A couple of excerpts:
What we really need is a much more scientific basis for animal welfare than just an anthropomorphic argument. I began to think, how can you define animal welfare in a way that's scientific, that actually leads to proper evidence so the decisions we make are based on good evidence? I came up with a really very simple definition of animal welfare. Which is that the animals are healthy, and that they have what they want.... 
... there's something more to animal welfare than just not dying of a disease. That more is, in my view, what the animals, themselves, want. Do they want access to water; do they want access to cover? Do they want to be with each other? Obviously we can't necessarily give them everything they want. But we can at least find out what it is. If somebody's going to argue such-and-such improves animal welfare, I would say well, what's the evidence that it either improves their health or it gives the animals what they want? If you can't show that, then however much you think you might want it, it doesn't seem to me that it actually improves animal welfare at all.

Read the entire article (or watch the video: 35 minutes.)

And what does a dragonfly want? Supper! And it takes less than a second to catch it. Watch the Science Nation video. And don't miss the frustrated frog (about 49 seconds in); hilarious, if not so much for the frog.

How does a baby bird make his wants known? Well, sometimes, his mother gives him a password. Even before he's hatched out of the egg!
Colombelli-Négrel et al. show that superb fairy wrens go one step further by singing a specific incubation song to their in-egg embryos, which helps them to oust parasitizing cuckoo chicks that have not learned the brood's “password.” To ensure that both parents are in the know, females also incorporated their incubation song into begging calls given to their male partners, resulting in males also being more parental to chicks singing the right song.
 The entire (brief) article is at ScienceMag.org. I think registration is required, but it's free and fast, and gives you access to years of interesting science news.

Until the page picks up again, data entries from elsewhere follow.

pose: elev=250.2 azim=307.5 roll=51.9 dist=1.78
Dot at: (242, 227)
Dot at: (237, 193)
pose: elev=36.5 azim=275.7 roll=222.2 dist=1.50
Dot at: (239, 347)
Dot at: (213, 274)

And on to the wishes pretty pictures! First up; a whole passel of brilliant sea spiders. They're not really spiders, but Pycnogonids, but they sure look spidery. And yes, we have them in BC, too, but sadly (for me) not in the intertidal zone. These, for example, live at a depth of 2200 metres (1.4 miles).

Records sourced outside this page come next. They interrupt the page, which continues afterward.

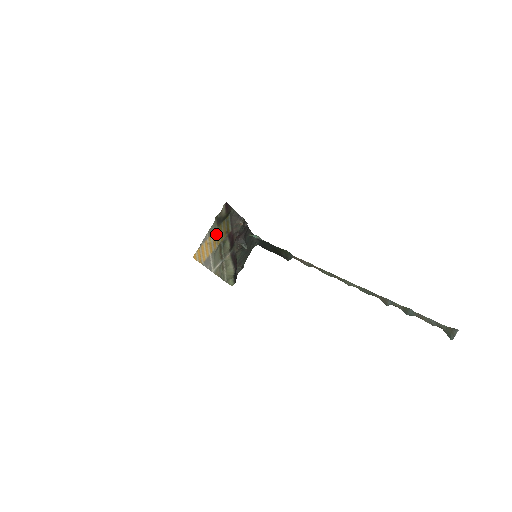
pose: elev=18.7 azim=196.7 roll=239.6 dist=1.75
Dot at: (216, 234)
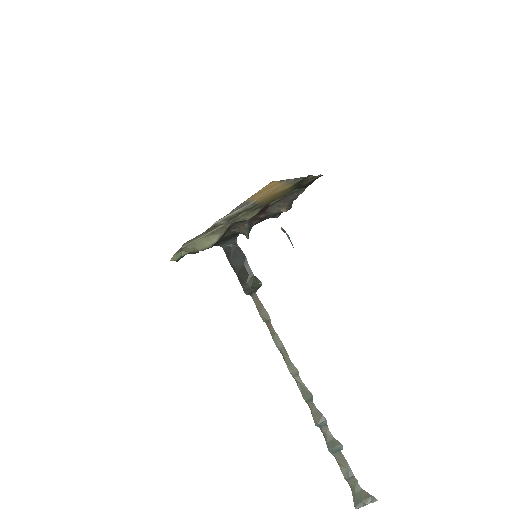
Dot at: (282, 190)
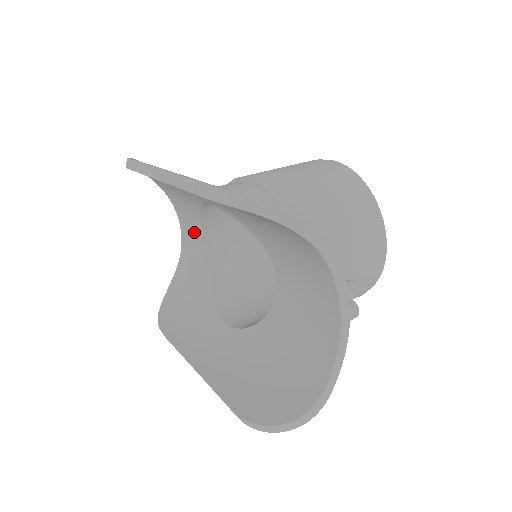
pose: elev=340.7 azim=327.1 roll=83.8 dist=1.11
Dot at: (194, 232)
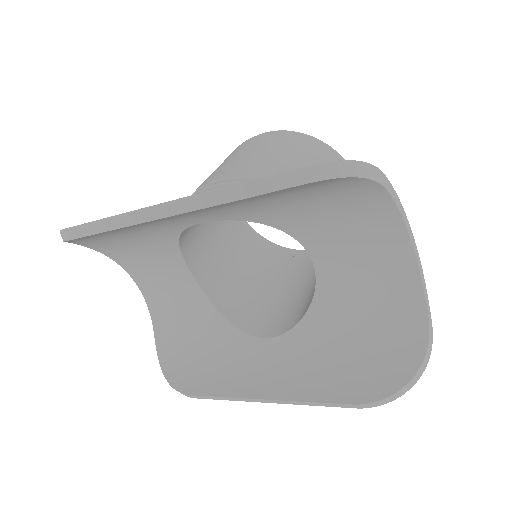
Dot at: (161, 276)
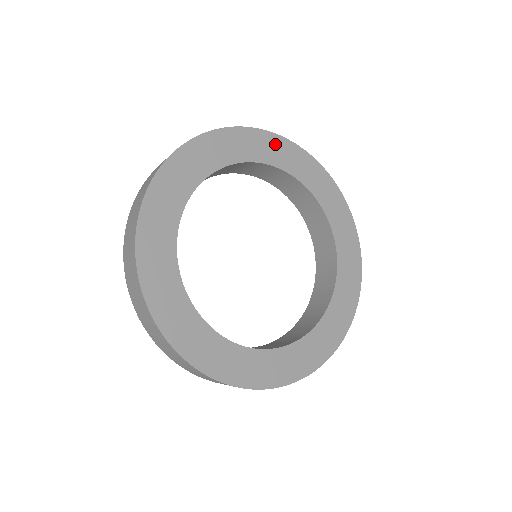
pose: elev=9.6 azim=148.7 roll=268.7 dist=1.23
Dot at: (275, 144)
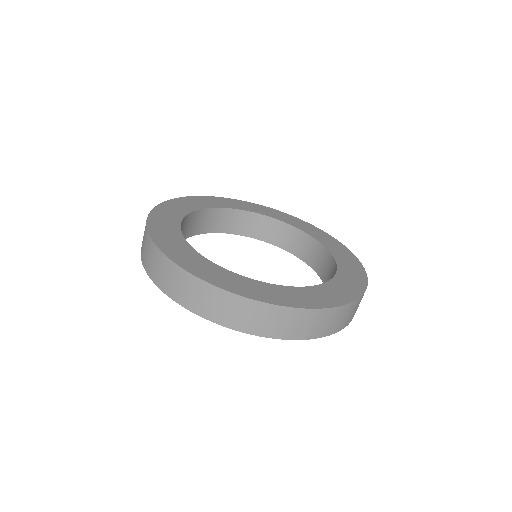
Dot at: (193, 200)
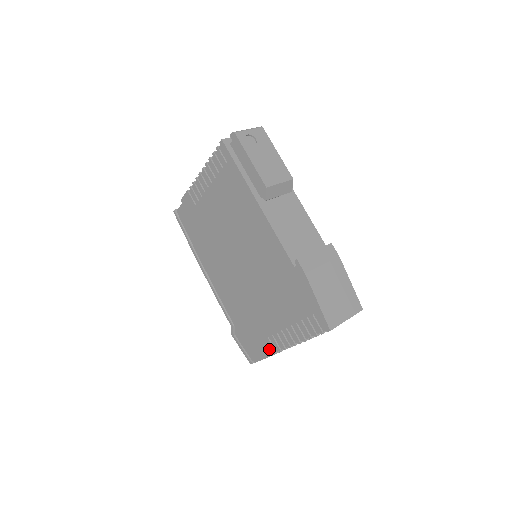
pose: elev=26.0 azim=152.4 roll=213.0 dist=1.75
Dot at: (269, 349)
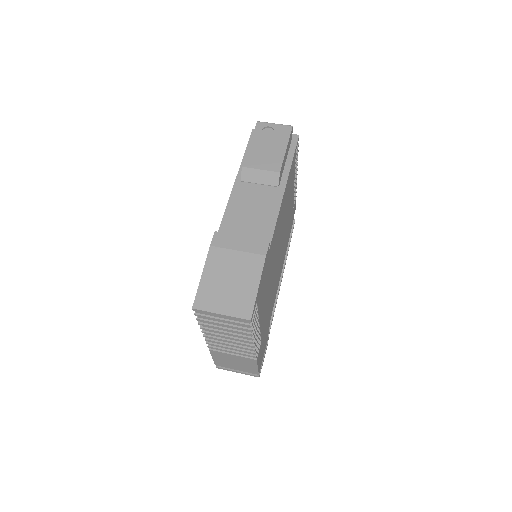
Dot at: occluded
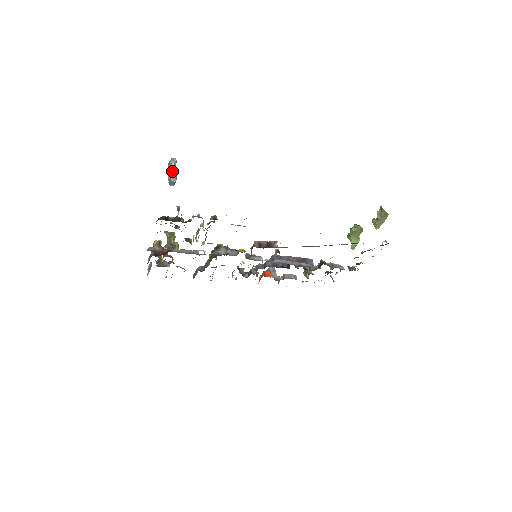
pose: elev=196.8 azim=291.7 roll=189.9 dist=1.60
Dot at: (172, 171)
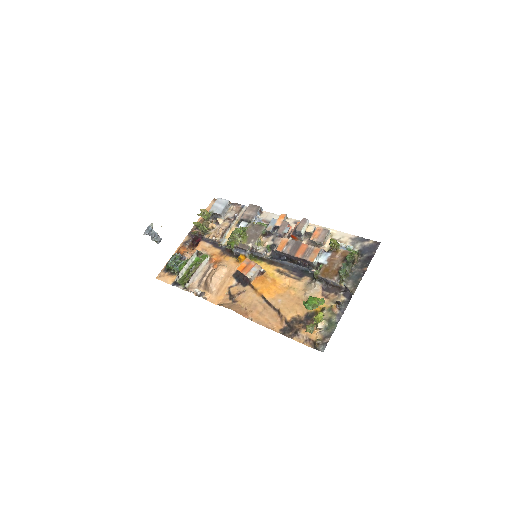
Dot at: occluded
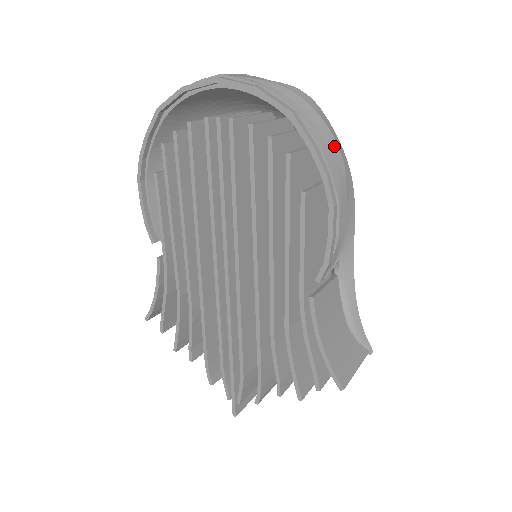
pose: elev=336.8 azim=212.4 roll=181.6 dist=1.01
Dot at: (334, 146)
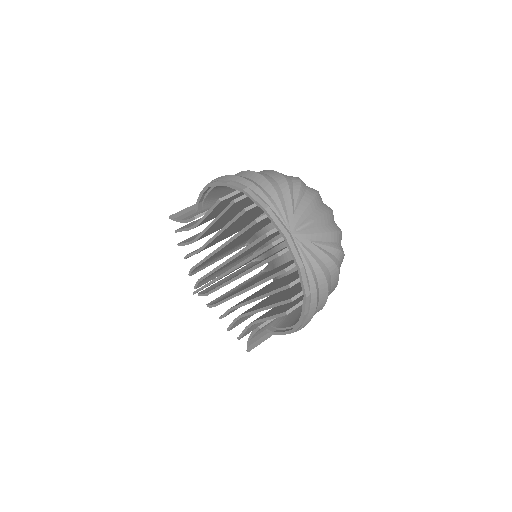
Dot at: (323, 303)
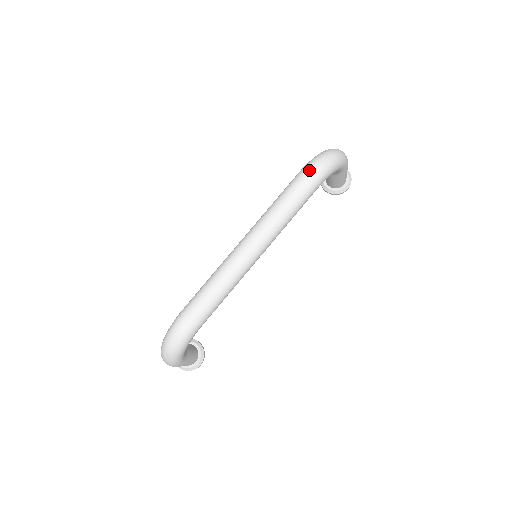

Vent sea spider. Photo from Wikipedia.
Pycnogonids are so small that each of their tiny muscles consists of only one single cell, surrounded by connective tissue.
 More pics: I am always impressed by PSYL's photography; from insects to birds to scenery, he brings it all to life. He was recently working in the extreme north of the Yukon (about 1500 miles north of here, in the Vancouver area), and posted photos of a hike around Ivvavik. Beautiful country, a must-see!

My son-in-law motorcycled up to Inuvik, just a few miles east of there, this summer; did I mention that here? I followed him on Google maps. They had sent one of their trucks up the highway, and I could "stand" on the road and see the country he was driving through. I so wish I could make the trip myself!. All that wide-open space; all that brilliant colour, and the northern lights overhead!

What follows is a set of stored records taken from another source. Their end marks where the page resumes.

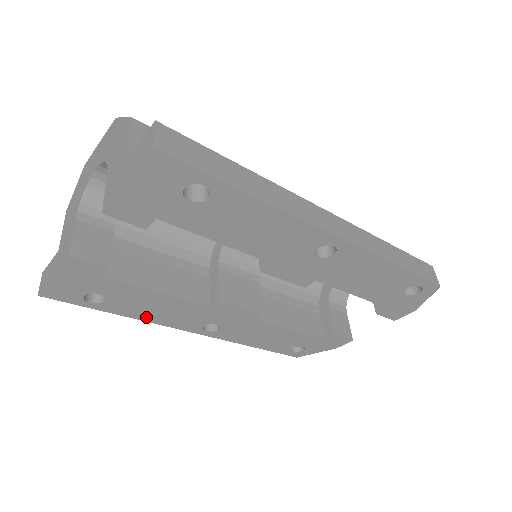
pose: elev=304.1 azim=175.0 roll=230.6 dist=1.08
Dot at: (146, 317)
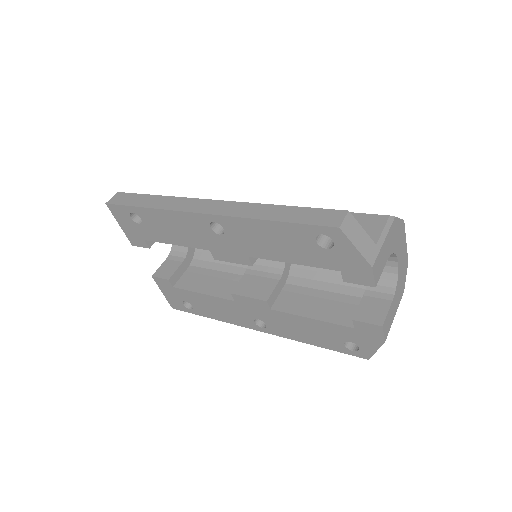
Dot at: (221, 318)
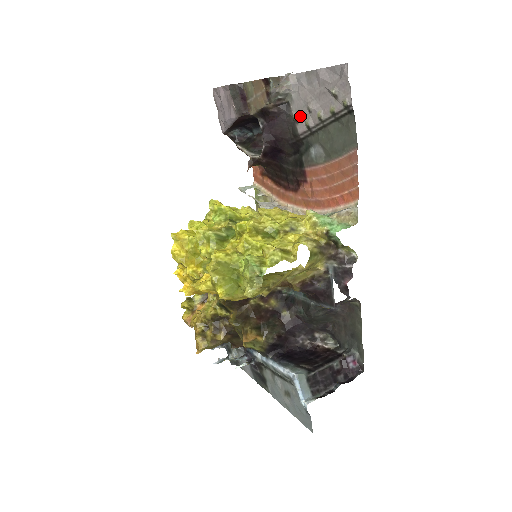
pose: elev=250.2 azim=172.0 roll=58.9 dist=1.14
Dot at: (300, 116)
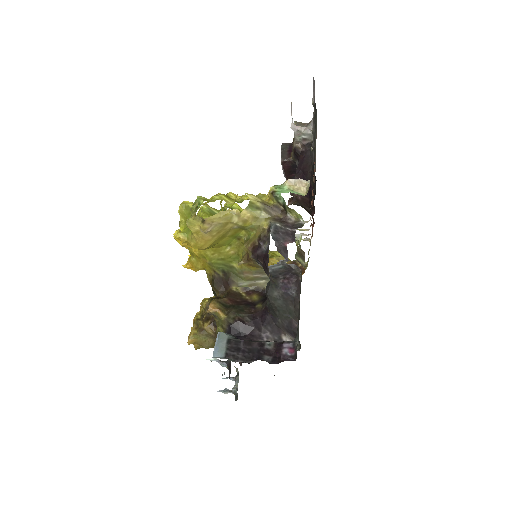
Dot at: occluded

Back to the topic at hand; PSYL's final photos are of tors. I had never heard of these; they're like huge rock walls marching across the landscape. Wikipedia explains how minerals deposited in granite cracks have persisted over millenia, while the granite eroded away to gravel, leaving the huge mineral walls behind.

One final link: someone is missing a large tub of scallop guts. Have you seen it?